2. For the Investment chapter, AANZFTA in 2009 originally lacked significant liberalisation commitments. A work program for negotiations around expanding market access was envisaged but never completed. This AANZFTA upgrade should at least lock in (through Schedules) liberalisation commitments made under other treaties concluded by Australia with counterpart ASEAN states (including the still undisclosed RCEP), but should go further to provide “value added”. If a Work Program is agreed for further negotiations, the revised AANZFTA should include commitments about when and how to meet, including provisions allowing for public consultation.

**DATASET CONTENT**
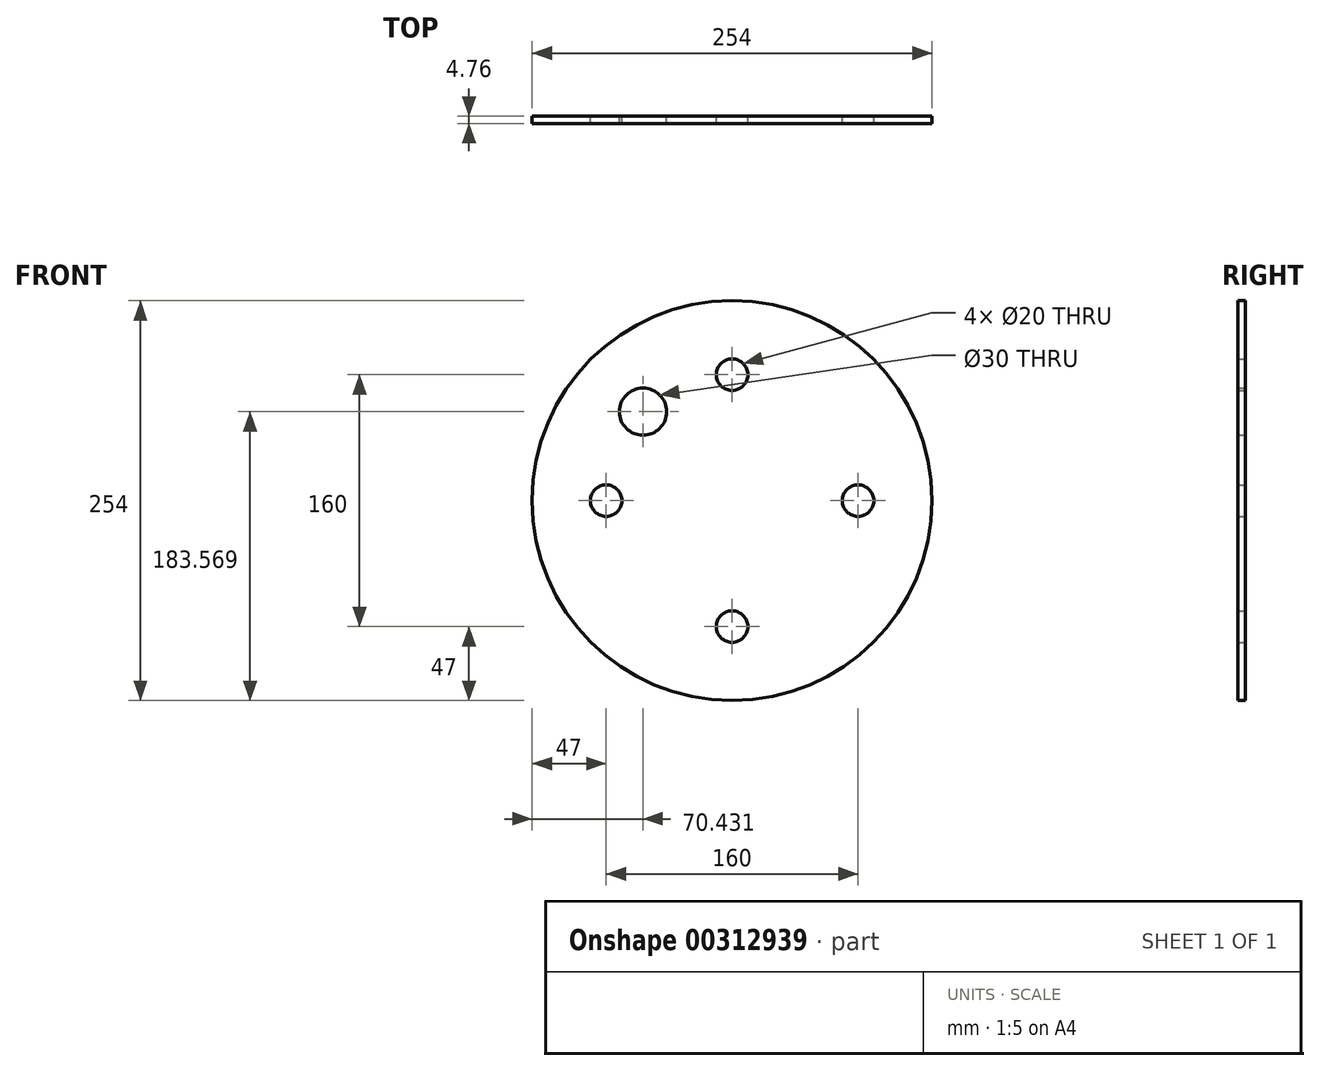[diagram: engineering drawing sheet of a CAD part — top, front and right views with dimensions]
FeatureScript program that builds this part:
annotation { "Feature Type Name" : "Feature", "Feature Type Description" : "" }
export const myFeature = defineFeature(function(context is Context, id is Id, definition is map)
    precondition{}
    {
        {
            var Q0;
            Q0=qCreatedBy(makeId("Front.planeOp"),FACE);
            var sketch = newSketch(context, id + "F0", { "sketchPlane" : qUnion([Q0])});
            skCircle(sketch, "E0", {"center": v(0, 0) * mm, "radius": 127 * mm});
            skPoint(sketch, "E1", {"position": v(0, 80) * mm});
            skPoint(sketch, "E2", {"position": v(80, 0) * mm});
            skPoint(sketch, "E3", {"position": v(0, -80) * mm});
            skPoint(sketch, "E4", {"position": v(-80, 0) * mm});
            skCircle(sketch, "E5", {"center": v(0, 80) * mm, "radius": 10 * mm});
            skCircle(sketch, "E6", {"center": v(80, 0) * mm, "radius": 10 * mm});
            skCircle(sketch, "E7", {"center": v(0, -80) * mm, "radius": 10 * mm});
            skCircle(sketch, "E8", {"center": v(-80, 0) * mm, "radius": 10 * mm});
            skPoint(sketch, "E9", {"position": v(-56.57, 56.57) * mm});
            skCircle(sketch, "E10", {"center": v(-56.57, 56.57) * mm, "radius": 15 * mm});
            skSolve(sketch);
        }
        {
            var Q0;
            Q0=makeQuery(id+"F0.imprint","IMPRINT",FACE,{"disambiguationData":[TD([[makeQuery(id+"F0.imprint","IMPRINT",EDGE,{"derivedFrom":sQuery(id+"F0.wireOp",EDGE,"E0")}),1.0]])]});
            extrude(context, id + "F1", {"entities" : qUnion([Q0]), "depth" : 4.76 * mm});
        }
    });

**CHALLENGE A**
According to the passage on the AANZFTA Investment chapter, what became of the work program for negotiations on expanding market access?
**CHALLENGE B**
Copy everything in the AANZFTA passage from "2. For the Investment" down to "for public consultation.".

**FULL RESPONSE A**
It was envisaged but never completed.

**FULL RESPONSE B**
2. For the Investment chapter, AANZFTA in 2009 originally lacked significant liberalisation commitments. A work program for negotiations around expanding market access was envisaged but never completed. This AANZFTA upgrade should at least lock in (through Schedules) liberalisation commitments made under other treaties concluded by Australia with counterpart ASEAN states (including the still undisclosed RCEP), but should go further to provide “value added”. If a Work Program is agreed for further negotiations, the revised AANZFTA should include commitments about when and how to meet, including provisions allowing for public consultation.